Collected data entries:
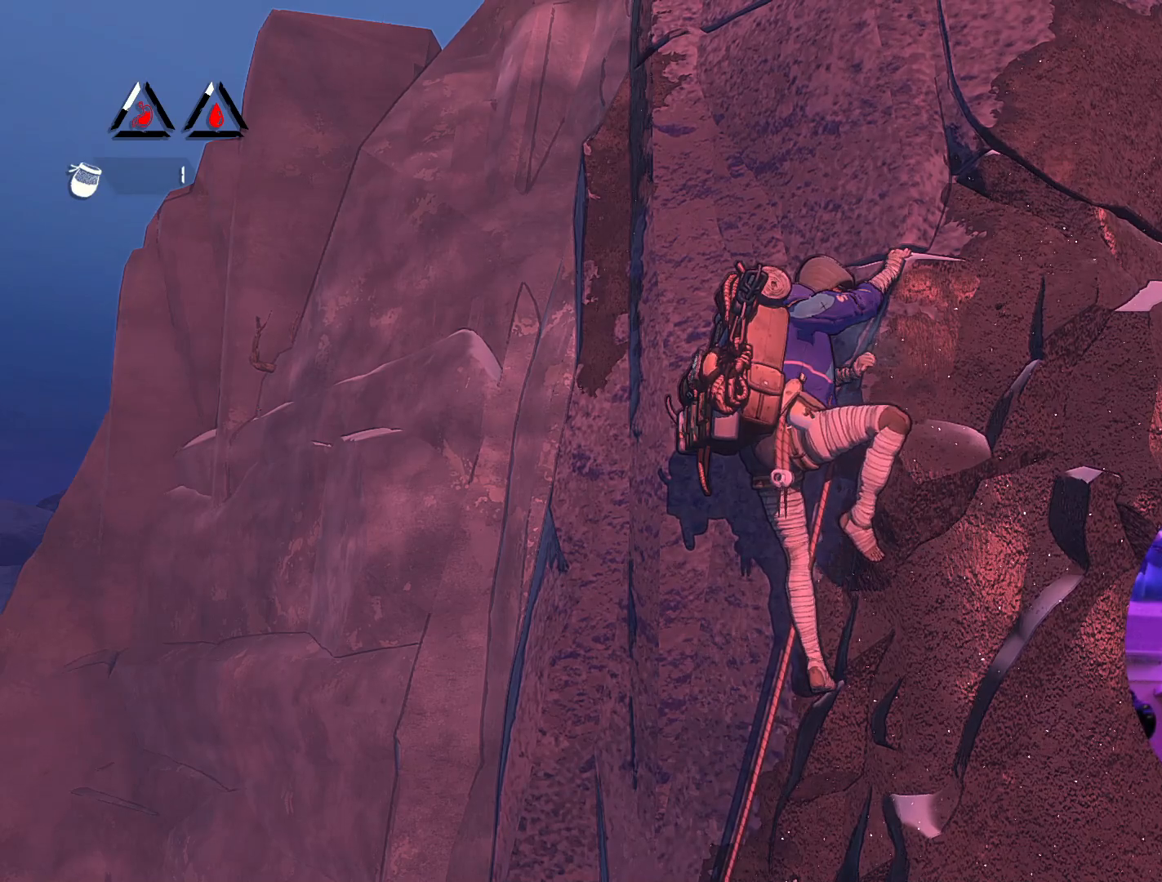
{"buttons": [], "left_stick": "right", "right_stick": "center", "events": [[433, "left_stick", "right"]]}
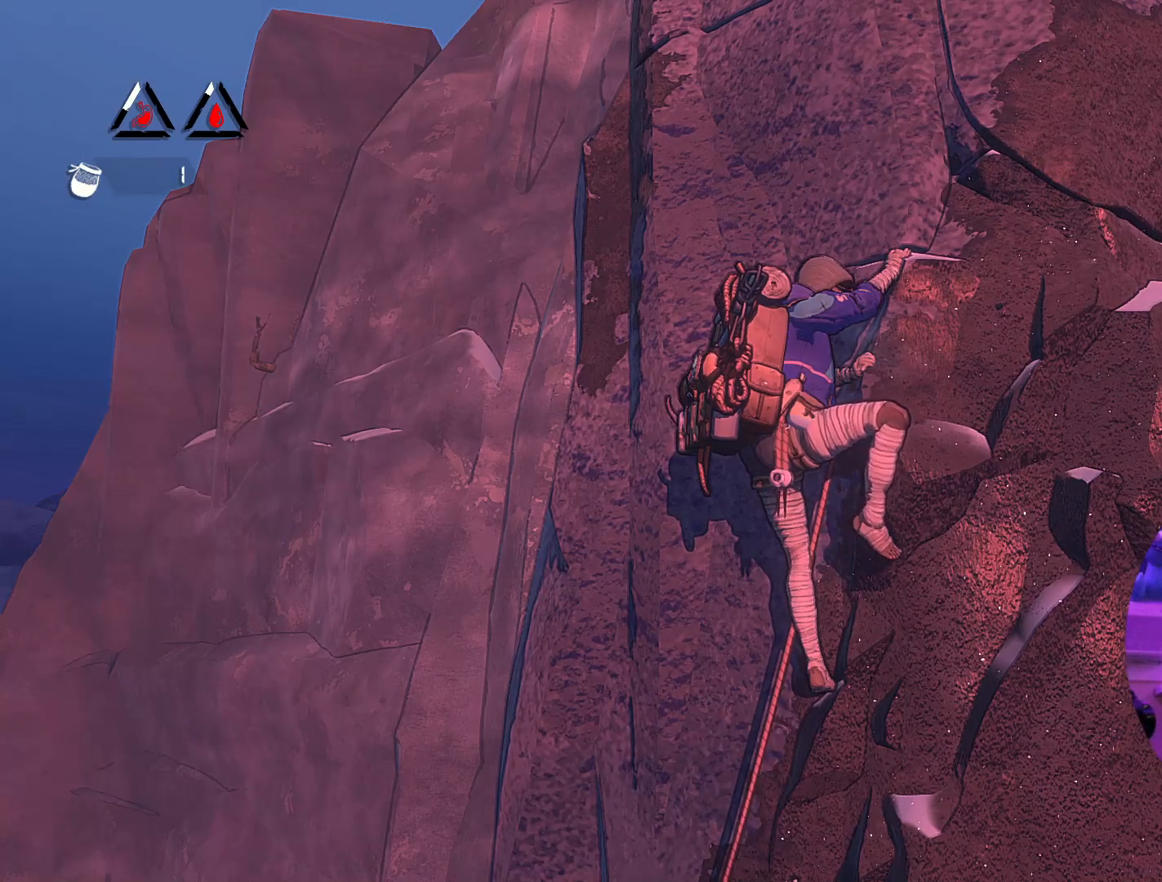
{"buttons": [], "left_stick": "right", "right_stick": "center", "events": []}
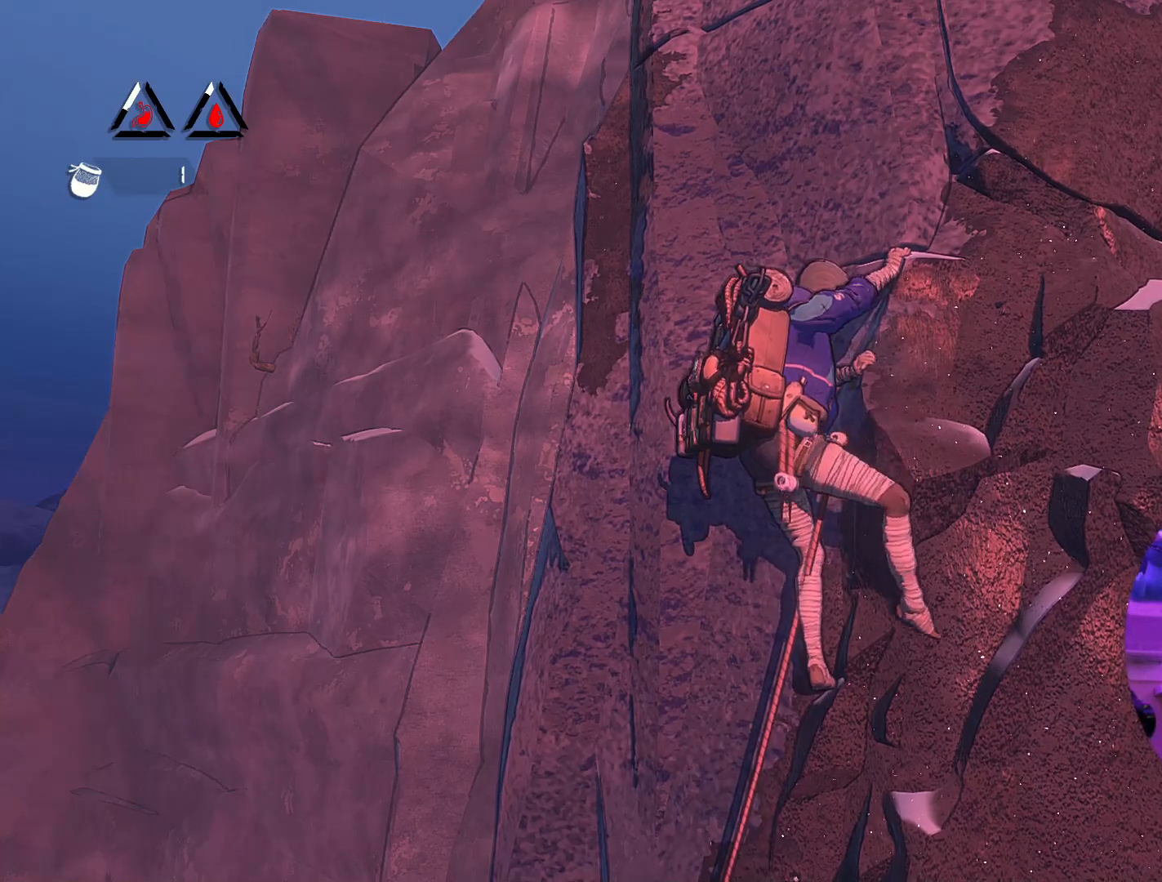
{"buttons": [], "left_stick": "up-right", "right_stick": "center", "events": [[133, "left_stick", "up-right"]]}
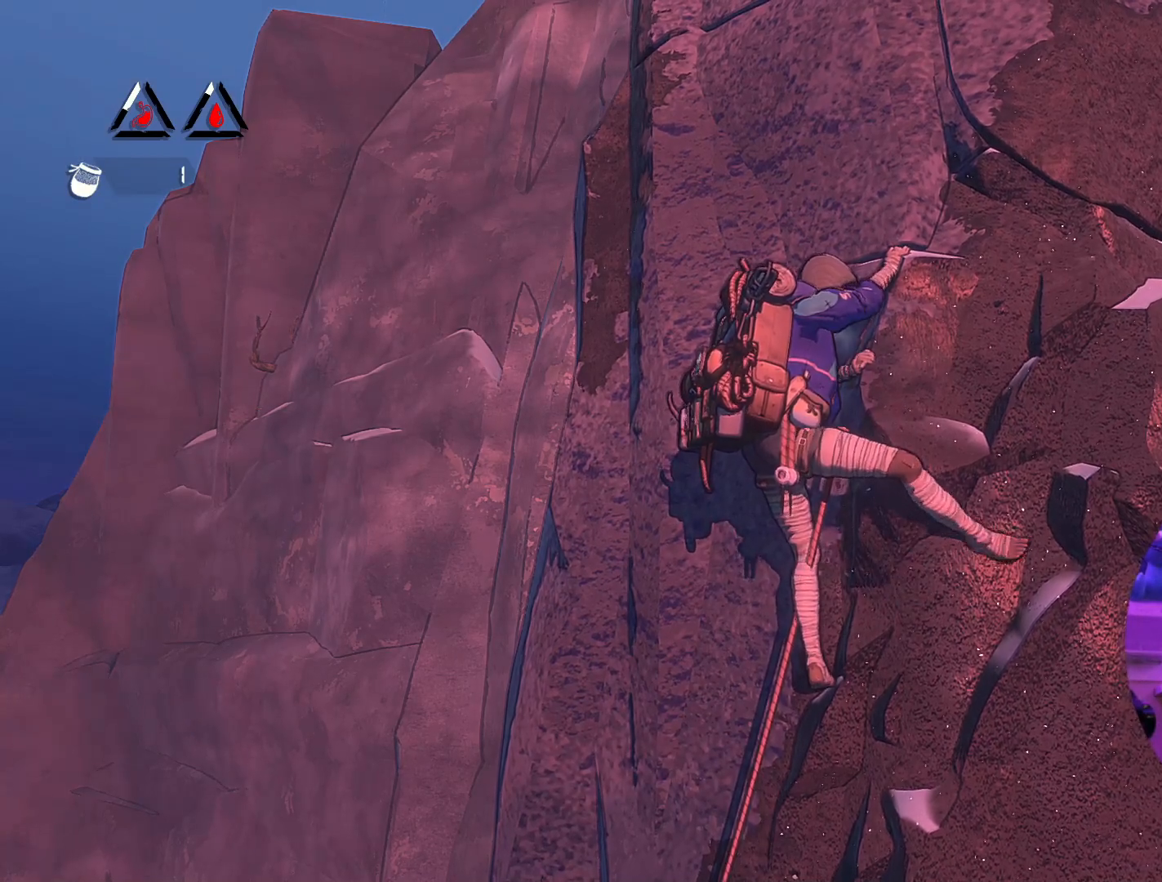
{"buttons": [], "left_stick": "up", "right_stick": "center", "events": [[150, "left_stick", "up"], [317, "left_stick", "up-left"], [500, "left_stick", "up"]]}
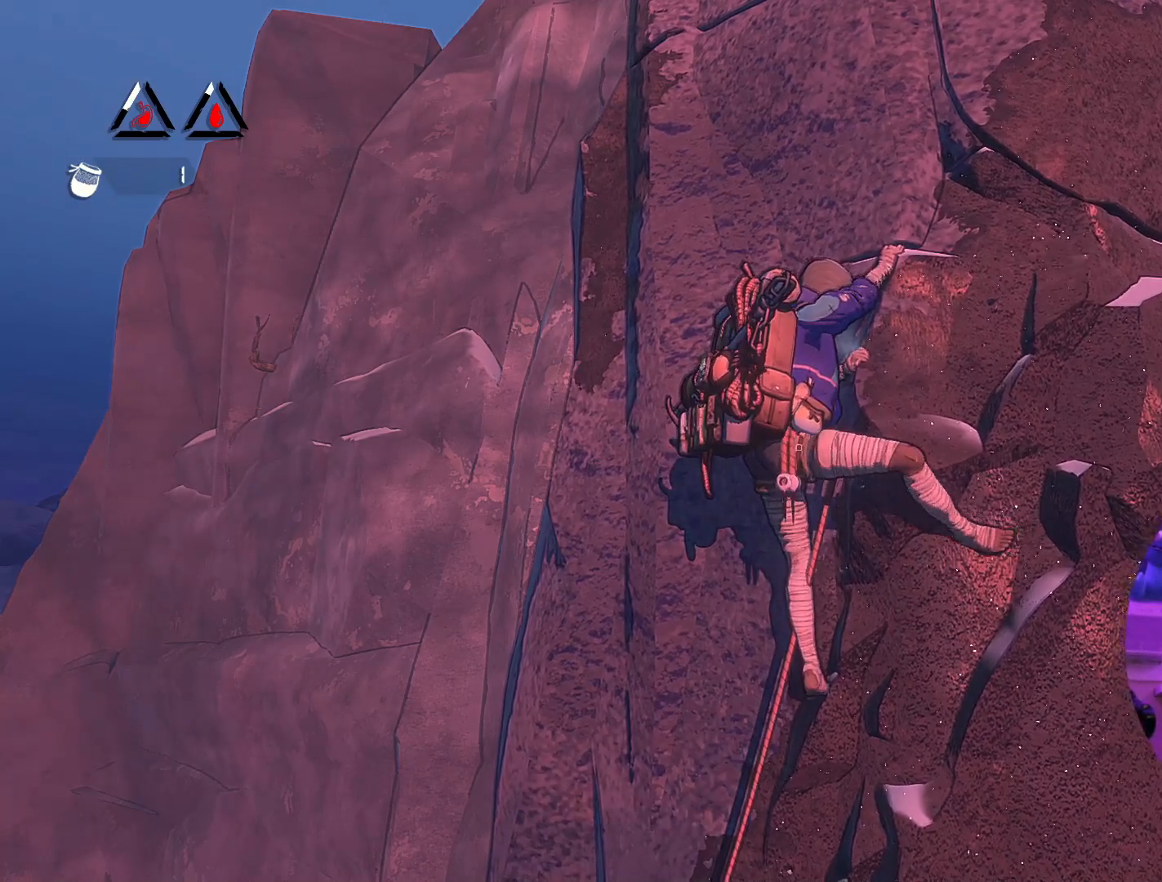
{"buttons": [], "left_stick": "up-right", "right_stick": "center", "events": [[117, "left_stick", "up-right"]]}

EXERCISE REQUIREMENTS:
Return the data above in its exact wording, with none of the pictures.

ANSWER TO THIS EXERCISE:
{"buttons": [], "left_stick": "right", "right_stick": "center", "events": [[433, "left_stick", "right"]]}
{"buttons": [], "left_stick": "right", "right_stick": "center", "events": []}
{"buttons": [], "left_stick": "up-right", "right_stick": "center", "events": [[133, "left_stick", "up-right"]]}
{"buttons": [], "left_stick": "up", "right_stick": "center", "events": [[150, "left_stick", "up"], [317, "left_stick", "up-left"], [500, "left_stick", "up"]]}
{"buttons": [], "left_stick": "up-right", "right_stick": "center", "events": [[117, "left_stick", "up-right"]]}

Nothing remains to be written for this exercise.